- [Written task]: Continue the Bay Area arts news briefs below from the point where they end.

Awarding Collaboration
The San Francisco–based Creative Work Fund announced that it will be offering $810,000 in grants this year to performing or media artists and nonprofit organizations for collaborative projects. Artists and organizations should plan projects and prepare and sign their letters of inquiry together. Letters of inquiry are due by Friday, December 2. The Creative Work Fund will invite approximately 60 detailed proposals in February from those who have submitted letters. Through November, CWF is hosting a series of seminars and webinars to assistant potential applicants in applying for the grants. A schedule and more information are available at creativeworkfund.org.

Gather Your Laurels
Arts Council Silicon Valley is launching an artist laureate program to recognize the region’s finest creative artists and reward them for their commitment to developing their art forms. Replacing the Arts Council’s artist fellowship program, the artist laureate program was created to recognize not only mid-career artists, but also emerging artists with less than two years’ professional experience in visual, literary or performing arts. Recipients will each receive a $4,000 cash award in one of five artistic categories: On the Wall (art affixed to, hung on or projected onto a wall or screen); Off the Wall (freestanding or suspended art that can be viewed from all angles); On Stage (art performed for an audience); Off Stage (art created or developed by an artist offstage, backstage or pre-performance, such as music composition, choreography, stage directing, stage/set/costume design or all writing); and Emerging Artist (early career artists with less than two years’ professional experience). The Artist Laureate program is funded by a consortium including the County of Santa Clara, California Arts Council, The William and Flora Hewlett Foundation and the David and Lucile Packard Foundation. The Arts Council will also select one artist honoree for the Arts Legacy prize, a $4,000 cash award for lifetime achievement. Applications for the program are due on November 14, and artist laureates will be announced in March 2012. For further information, visit artscouncil.org. —Lee Kopp

New Day by the Bay
Broadway by the Bay artistic director Brooke Knight is retiring at the end of this season after leading the Peninsula musical theatre company for 18 years. She’ll be feted at BBBay’s annual benefit gala November 13 at the Four Seasons Palo Alto, titled Applause! Applause! A Grand Farewell to Brooke Knight. Started in the 1950s as part of the San Mateo Recreation Department’s Music Camp, the organization grew to become San Mateo Community Theatre in 1956, Peninsula Civic Light Opera in 1983 and finally Broadway by the Bay in 1999. Knight has directed 18 shows (one each year) and overseen 60 musical productions in her time running the company and has won multiple local awards. Amanda Folena has been named the company’s incoming artistic director. A South Bay native, Folena is currently the casting director and company manager at City Lights Theater Company. She got her BA in theatre from the University of Southern California and her MFA in acting from Purdue University, where she created a musical theatre curriculum for the undergrad program. She also works as a dance instructor and acting and vocal coach. Folena will direct Hairspray in BBBay’s 2012 season at Redwood City’s Fox Theatre.

- [Recorded data]:
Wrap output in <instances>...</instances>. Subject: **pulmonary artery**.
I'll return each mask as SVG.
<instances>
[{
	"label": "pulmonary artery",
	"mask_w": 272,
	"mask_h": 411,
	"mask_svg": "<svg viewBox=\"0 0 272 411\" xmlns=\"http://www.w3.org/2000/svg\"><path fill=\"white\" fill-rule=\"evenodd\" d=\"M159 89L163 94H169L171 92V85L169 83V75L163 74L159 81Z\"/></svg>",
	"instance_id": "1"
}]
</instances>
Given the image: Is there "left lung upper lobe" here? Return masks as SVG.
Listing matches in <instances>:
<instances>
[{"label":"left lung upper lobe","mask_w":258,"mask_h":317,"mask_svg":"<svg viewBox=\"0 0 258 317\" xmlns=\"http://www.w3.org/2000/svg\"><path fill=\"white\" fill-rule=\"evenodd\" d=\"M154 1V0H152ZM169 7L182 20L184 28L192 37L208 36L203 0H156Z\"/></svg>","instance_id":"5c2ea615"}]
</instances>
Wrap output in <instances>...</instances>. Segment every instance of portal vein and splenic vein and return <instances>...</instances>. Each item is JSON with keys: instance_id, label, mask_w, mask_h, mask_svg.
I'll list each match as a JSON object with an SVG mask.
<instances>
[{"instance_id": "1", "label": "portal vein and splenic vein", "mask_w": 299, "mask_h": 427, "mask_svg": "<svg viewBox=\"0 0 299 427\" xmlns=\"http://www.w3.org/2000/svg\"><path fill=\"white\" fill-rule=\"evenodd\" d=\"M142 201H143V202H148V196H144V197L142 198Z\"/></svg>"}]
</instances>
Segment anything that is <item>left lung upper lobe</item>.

--

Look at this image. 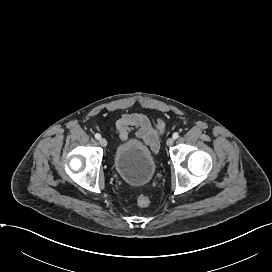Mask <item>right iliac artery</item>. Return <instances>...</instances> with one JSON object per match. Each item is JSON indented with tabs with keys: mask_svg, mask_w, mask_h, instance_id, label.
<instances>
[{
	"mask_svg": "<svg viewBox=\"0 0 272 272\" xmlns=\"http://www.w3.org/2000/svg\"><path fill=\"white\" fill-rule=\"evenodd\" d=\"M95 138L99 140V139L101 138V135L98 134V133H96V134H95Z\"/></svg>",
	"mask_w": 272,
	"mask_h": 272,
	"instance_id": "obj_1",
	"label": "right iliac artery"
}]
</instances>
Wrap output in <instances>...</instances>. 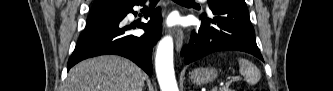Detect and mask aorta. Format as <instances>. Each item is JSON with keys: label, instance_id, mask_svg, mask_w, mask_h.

- [Task output]:
  
We’ll Have What They’re Having
San Francisco Opera announced in September that Jan I. Shrem and Maria Manetti Farrow are making a $3 million gift to the company. In so doing, Shrem and Manetti Farrow assume the volunteer role of chairs of the Amici di Nicola of Camerata, a group of San Francisco Opera donors who make major gifts to fund the projects that build the company’s international reputation. They will also establish the Great Interpreters of Italian Opera Fund at the organization to...well, to fund great interpreters of Italian opera. Shrem is the proprietor of Clos Pegase Winery in the Napa Valley, where Manetti Farrow—a former high-end designer accessory distributor—owns and operates the estate Villa Mille Rose and produces upscale balsamic vinegar and olive oil.

The Opera Dances
“Today’s singers have to be fit,” exhorts San Francisco Opera choreographer Lawrence Pech. In his 15 years as a resident choreographer for the company, he has seen tremendous changes take place. In one of his latest assignments, the world premiere of Heart of a Soldier (with music by Christopher Theofanidis), Pech is responsible for creating movement for a scene depicting the destruction of the Twin Towers on September 11. The San Francisco Opera chorus will inhabit a four-story structure and portray the final moments of those trapped in the World Trade Center. Pech is creating movement for the chorus to show the moment when the planes hit. “This is where opera is going,” he says. “There are contemporary themes and the singers must also be actors. It’s very moving.”

This ambitious premiere actually employs two choreographers. Rick Sordelet, from the Broadway stage, is responsible for the movement style of soldiers in the piece. Pech also describes a wedding scene in the opera that he’s working on where the stage is split between wedding celebrants and Muslims offering their supplications.

Pech also creates choreography this season for the rarely performed Donizetti opera Lucrezia Borgia, starring Renée Fleming. Directed by designer Michael Pascoe, the opera is in period costume, but Pech has been asked to create angular new choreography that will be challenging for the Opera Ballet.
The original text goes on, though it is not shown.